Satan Takes Job's Property and Children

Job 1

13 Er was nu een dag, als zijn zonen en zijn dochteren aten, en wijn dronken in het huis van hun broeder, den eerstgeborene. 14 Dat een bode tot Job kwam, en zeide: De runderen waren ploegende, en de ezelinnen weidende aan hun zijden. 15 Doch de Sabeers deden een inval, en namen ze, en sloegen de jongeren met de scherpte des zwaards; en ik ben maar alleen ontkomen, om het u aan te zeggen. 16 Als deze nog sprak, zo kwam een ander, en zeide: Het vuur Gods viel uit den hemel, en ontstak onder de schapen en onder de jongeren, en verteerde ze; en ik ben maar alleen ontkomen, om het u aan te zeggen. 17 Als deze nog sprak, zo kwam een ander, en zeide: De Chaldeen stelden drie hopen, en vielen op de kemelen aan, en namen ze, en sloegen de jongeren met de scherpte des zwaards; en ik ben maar alleen ontkomen, om het u aan te zeggen. 18 Als deze nog sprak, zo kwam een ander, en zeide: Uw zonen en uw dochteren aten, en dronken wijn, in het huis van hun broeder, den eerstgeborene; 19 En zie, een grote wind kwam van over de woestijn, en stiet aan de vier hoeken van het huis, en het viel op de jongelingen, dat ze stierven; en ik ben maar alleen ontkomen, om het u aan te zeggen.
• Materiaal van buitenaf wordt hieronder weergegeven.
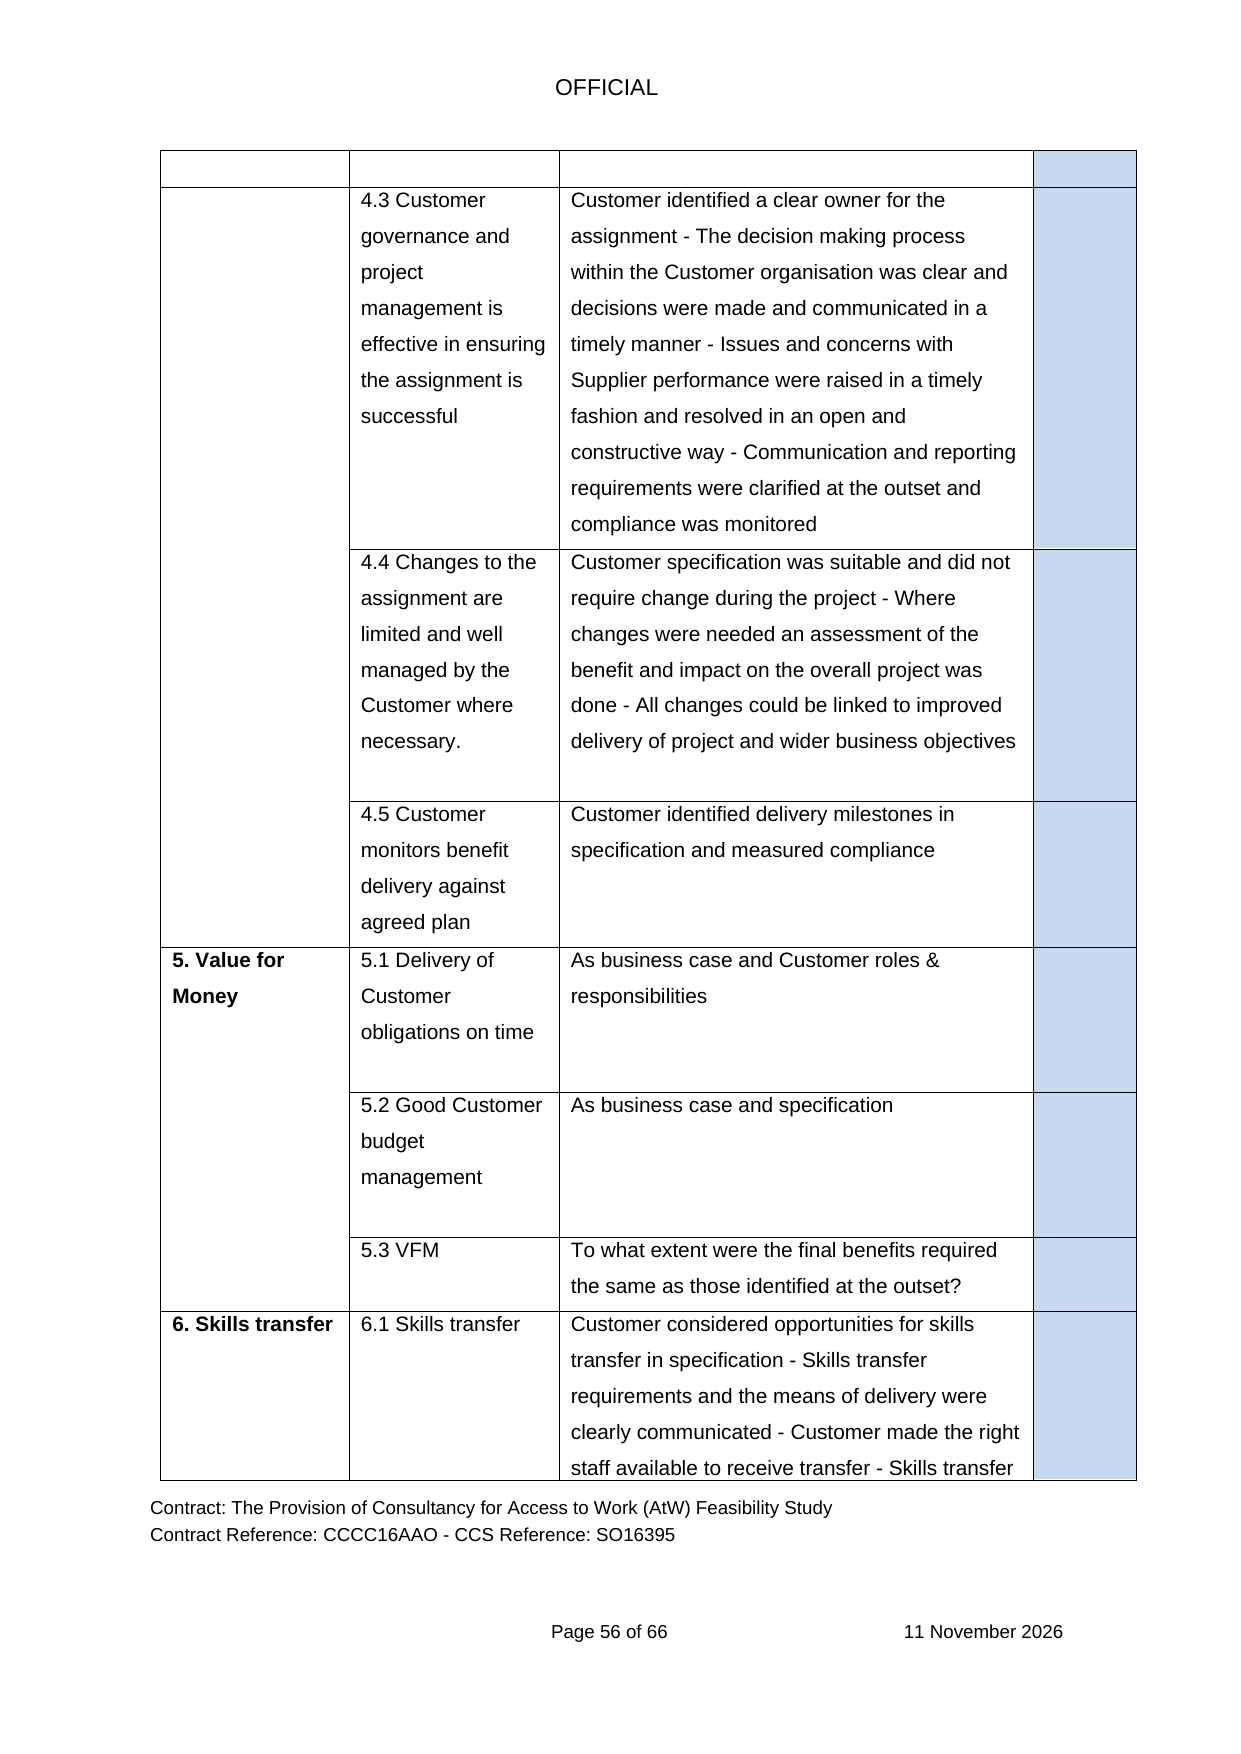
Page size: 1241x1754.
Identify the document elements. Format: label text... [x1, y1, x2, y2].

table_cell [1034, 948, 1136, 1092]
table_cell As business case and Customer roles & responsibilities [560, 948, 1033, 1092]
table_cell As business case and specification [560, 1093, 1033, 1237]
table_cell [560, 151, 1033, 187]
table_cell Customer specification was suitable and did not require change during the project - Where changes were needed an assessment of the benefit and impact on the overall project was done - All changes could be linked to improved delivery of project and wider business objectives [560, 550, 1033, 801]
table_cell [1034, 1093, 1136, 1237]
table_cell To what extent were the final benefits required the same as those identified at the outset? [560, 1238, 1033, 1311]
table_cell [1034, 1312, 1136, 1479]
table_cell [1034, 550, 1136, 801]
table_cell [350, 151, 559, 187]
table_cell [1034, 151, 1136, 187]
table_cell 5.2 Good Customer budget management [350, 1093, 559, 1237]
table_cell Customer identified a clear owner for the assignment - The decision making process within the Customer organisation was clear and decisions were made and communicated in a timely manner - Issues and concerns with Supplier performance were raised in a timely fashion and resolved in an open and constructive way - Communication and reporting requirements were clarified at the outset and compliance was monitored [560, 188, 1033, 548]
table_cell 6. Skills transfer [161, 1312, 349, 1479]
table_cell 5.3 VFM [350, 1238, 559, 1311]
table_cell [1034, 188, 1136, 548]
table_cell 5. Value for Money [161, 948, 349, 1311]
table_cell [1034, 802, 1136, 947]
table_cell Customer identified delivery milestones in specification and measured compliance [560, 802, 1033, 947]
table_cell 4.5 Customer monitors benefit delivery against agreed plan [350, 802, 559, 947]
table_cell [560, 1312, 1033, 1479]
table_cell [161, 188, 349, 947]
table_cell 4.4 Changes to the assignment are limited and well managed by the Customer where necessary. [350, 550, 559, 801]
table_cell [1034, 1238, 1136, 1311]
table_cell 6.1 Skills transfer [350, 1312, 559, 1479]
table_cell 5.1 Delivery of Customer obligations on time [350, 948, 559, 1092]
table_cell 4.3 Customer governance and project management is effective in ensuring the assignment is successful [350, 188, 559, 548]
20 Toen stond Job op, en scheurde zijn mantel, en schoor zijn hoofd, en viel op de aarde, en boog zich neder; 21 En hij zeide: Naakt ben ik uit mijner moeders buik gekomen, en naakt zal ik daarhenen wederkeren. De HEERE heeft gegeven, en de HEERE heeft genomen; de Naam des HEEREN zij geloofd!

22 In dit alles zondigde Job niet, en schreef Gode niets ongerijmds toe.